Reviews by Brendan Braybrook


Tie-Judy (0.05) *****

with the release of 0.05, the keys() method has almost doubled in speed.

some timing results:
[6.227614] generated 1000000 mostly unique keys
[3.29436] JUDY: built array with ~1000000 keys
[2.104319] HASH: built hash with ~1000000 keys

oddly, unlike Josh's findings i find native hash performance to be better during array creation.

[1.428312] JUDY: read 999406 sorted keys
[1.55473] HASH: read 999406 unsorted keys
[5.683097] HASH: read 999406 sorted keys

key retrieval is just barely faster with judy, although if you need the keys sorted judy is a clear win (since it stores them internally in a sorted form already)

[0.085982] JUDY: read 980 sorted keys from mda to mdc
[1.327951] HASH: read 981 unsorted keys from mda to mdc
[0.00025] JUDY: read 100 sorted keys from mda to mdc limit 100
[0.907928] HASH: read 100 unsorted keys from mda to mdc limit 100
[0.085711] JUDY: read 194 sorted keys from mda to mdc match /4/
[1.359322] HASH: read 194 unsorted keys from mda to mdc match /4/

the new search method in 0.05 really lets judy arrays shine where sorted results are required. if you have some data where the sort order is important, you can retrieve subsets of the keys/values in a fraction of the time it would take you with a hash - with the hash you'd have to scan each key, then sort after you'd collected your results.
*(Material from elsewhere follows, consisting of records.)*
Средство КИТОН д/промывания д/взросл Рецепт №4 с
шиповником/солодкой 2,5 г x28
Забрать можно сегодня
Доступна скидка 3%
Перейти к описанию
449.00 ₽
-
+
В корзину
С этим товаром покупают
[1.161717] JUDY: read 191777 sorted keys where value matches /4/
[1.691851] HASH: read 191777 unsorted keys where value matches /4/

even the value_re mechanism inside the search method is useful - it takes less time to return all the matching keys than it does to return the keys then do the matching.

synopsis: excellent in applications with large datasets where the data will persist for a while and must be kept/returned in an alphanumeric sorted form.

spitting out pagination data would seem a particularly well suited task, as you could return 100 records and quickly return the next 100 upon the next request.